Shepherd was born in Shreveport, Louisiana. He graduated from Caddo Magnet High School in Shreveport. He is "completely self-taught", and does not read music. Growing up, Shepherd's father (Ken Shepherd) was a local radio personality and part-time concert promoter, and had a vast collection of music. Kenny received his first "guitar" at the age of three or four, when his grandmother purchased a series of several plastic guitars for him with S&H Green Stamps, which he has said he would "go through like candy".
Shepherd stated in a 2011 interview that he began playing guitar in earnest at age seven, about six months after meeting and being "pretty mesmerized" by Stevie Ray Vaughan, Labor Day weekend in 1984, at one of his father's promoted concerts. His self-taught method employed a process of learning one note at a time, playing and rewinding cassette tapes, using "a cheap Yamaha wanna-be Stratocaster ... made out of plywood, basically", and learning to play by following along with material from his father's record collection.
Blues musician Bryan Lee invited the then-13-year-old Shepherd to play guitar onstage. He subsequently made demo tapes, and a video was shot at Shepherd's first performance at the Red River Revel Arts Festival in Shreveport. It was this video performance that impressed Giant Records chief Irving Azoff enough to sign Shepherd to a multiple album record deal.
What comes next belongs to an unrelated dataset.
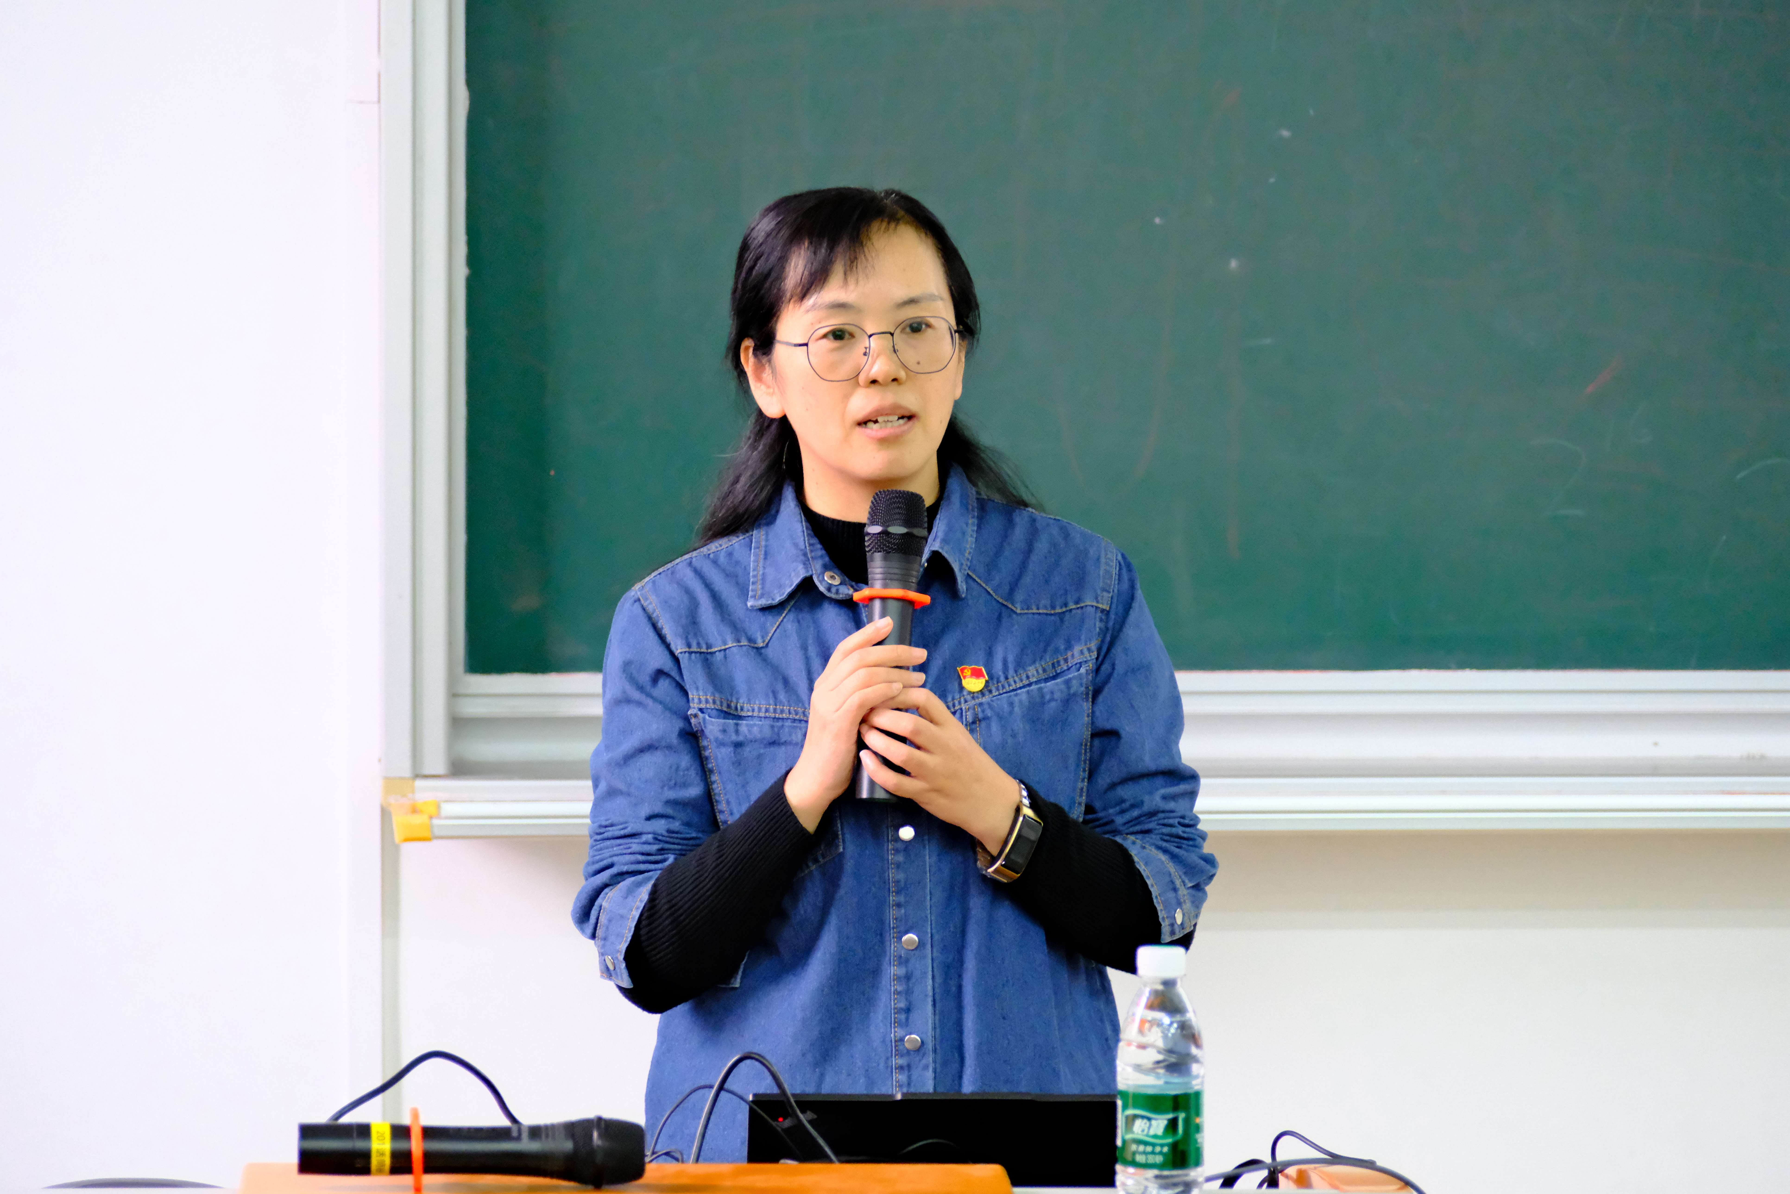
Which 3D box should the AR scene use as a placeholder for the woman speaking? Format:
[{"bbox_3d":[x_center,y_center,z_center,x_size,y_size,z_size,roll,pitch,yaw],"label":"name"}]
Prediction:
[{"bbox_3d":[0.000,0.479,7.030,0.505,1.600,0.400,0,1,-9],"label":"woman speaking"}]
Beginning in 1995, Shepherd took seven singles into the Top 10, and holds the record for the longest-running album on the Billboard Blues Charts with Trouble Is.... In 1996, Shepherd began a longtime collaboration with vocalist Noah Hunt, who provided the vocals for Shepherd's signature song, "Blue on Black". Shepherd has been nominated for five Grammy Awards, and has received two Billboard Music Awards, two Blues Music Awards, and two Orville H. Gibson Awards.
In 2000, Shepherd played guitar on the end title theme for the animated feature Batman Beyond: Return of the Joker.
In 2007, he released a critically acclaimed and two-time Grammy nominated DVD–CD project, 10 Days Out: Blues from the Backroads. This documents Shepherd as he travels the country to jam with and interview the last of the authentic blues musicians. As they tour the back-roads, Shepherd, with members of the Double Trouble Band, play with a host of blues greats including Clarence "Gatemouth" Brown and Bryan Lee, Buddy Flett (with whom he jams at Lead Belly's grave), B. B. King, blues harp master Jerry "Boogie" McCain, Cootie Stark, Neal Pattman, John Dee Holeman, Etta Baker, Henry Townsend with Honeyboy Edwards, and a concert session with the surviving members of Muddy Waters' and Howlin' Wolf's bands, including Hubert Sumlin, Willie "Big Eyes" Smith and Pinetop Perkins.
In September 2008, Fender Musical Instruments Corp. released the Kenny Wayne Shepherd Signature Series Stratocaster, designed exclusively by Shepherd. In 2010, Shepherd was nominated for a Grammy for Live in Chicago, which featured performances with Hubert Sumlin, Willie "Big Eyes" Smith, Buddy Flett, and Bryan Lee. In 2011, Shepherd released his seventh CD, titled How I Go, on Roadrunner Records.